In the process of phagocytosis and exocytosis, the regulation of membranes in the cell is carried out:

during the process of phagocytosis, part of the plasma membrane is detached and forms the phagosome shell;

during the process of exocytosis, this membrane is again integrated into the plasmalemma.

It has been established that some cells completely renew the plasmalemma within an hour.

In addition to the considered mechanism of intracellular breakdown of phagocytosed exogenous substances, endogenous biopolymers—damaged or obsolete own structural elements of the cytoplasm—are destroyed in the same way. Initially, such organelles or entire sections of the cytoplasm are surrounded by a bilipid membrane and an autophagolysosome vacuole is formed, in which hydrolytic cleavage of biopolymer substances occurs, as in the phagolysosome.

It should be noted that all cells contain lysosomes in the cytoplasm, but in varying quantities. There are specialized cells (macrophages), the cytoplasm of which contains a lot of primary and secondary lysosomes. Such cells perform protective functions in tissues and are called cleanser cells, since they are specialized to absorb a large number of exogenous particles (bacteria, viruses), as well as decayed tissues of their own.
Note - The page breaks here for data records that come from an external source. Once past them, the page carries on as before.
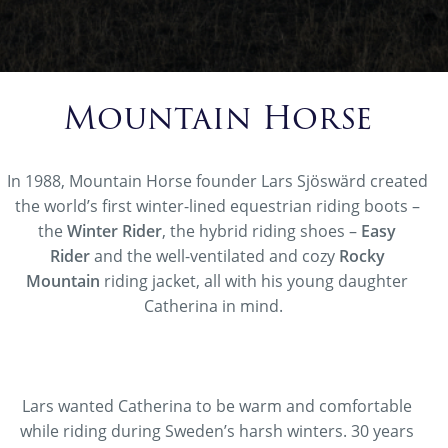
Mountain Horse
In 1988, Mountain Horse founder Lars Sjöswärd created
the world’s first winter-lined equestrian riding boots –
the
Winter Rider
, the hybrid riding shoes –
Easy
Rider
and the well-ventilated and cozy
Rocky
Mountain
riding jacket, all with his young daughter
Catherina in mind.
Lars wanted Catherina to be warm and comfortable
while riding during Sweden’s harsh winters. 30 years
Peroxisomes are cytoplasmic microbodies (0.1-1.5 µm), similar in structure to lysosomes, but differ from them in that their matrix contains crystal-like structures, and among the enzyme proteins there is catalase, which destroys hydrogen peroxide formed during oxidation amino acids.

Endoplasmic reticulum (ER) , or endoplasmic reticulum (ER), is a system consisting of membrane cisterns, channels and vesicles. About half of all cell membranes are located in the ER.

Morphofunctionally, the EPS is differentiated into 3 sections: rough (granular), smooth (agranular) and intermediate. The granular ER contains ribosomes (PC), while the smooth and intermediate ER lack them. The granular ER is mainly represented by cisterns, while the smooth and intermediate ER is mainly represented by channels. The membranes of tanks, channels and bubbles can pass into each other. ER contains a semi-liquid matrix characterized by a special chemical composition.

ER functions:

• compartmentalization;
• synthetic;
• transport;
• detoxification;
• regulation of calcium ion concentration.

Compartmentalization function associated with the division of cells into compartments (compartments) using ER membranes. Such division makes it possible to isolate part of the contents of the cytoplasm from the hyaloplasm and allows the cell to isolate and localize certain processes, as well as make them occur more efficiently and in a directed manner.

Synthetic function. Almost all lipids are synthesized on the smooth ER, with the exception of two mitochondrial lipids, the synthesis of which occurs in the mitochondria themselves. Cholesterol is synthesized on the membranes of the smooth ER (in humans, up to 1 g per day, mainly in the liver; with liver damage, the amount of cholesterol in the blood drops, the shape and function of red blood cells change, and anemia develops).
Protein synthesis occurs on the rough ER:

• internal phase of the ER, Golgi complex, lysosomes, mitochondria;
• secretory proteins, for example hormones, immunoglobulins;
• membrane proteins.

Protein synthesis begins on free ribosomes in the cytosol. After chemical transformations, proteins are packaged into membrane vesicles, which are detached from the ER and transported to other areas of the cell, for example, to the Golgi complex.
Proteins synthesized in the ER can be divided into two streams:

• internal ones, which remain in the ER;
• external ones that do not remain in the ER.

Internal proteins, in turn, can also be divided into two streams:

• residents who do not leave the Republic of Estonia;
• transit, leaving the Republic of Estonia.

Happens in the ER detoxification of harmful substances that have entered the cell or formed in the cell itself. Most harmful substances are
hydrophobic substances, which therefore cannot be excreted from the body in urine. The ER membranes contain a protein called cytochrome P450, which converts hydrophobic substances into hydrophilic ones, and after that they are removed from the body in the urine.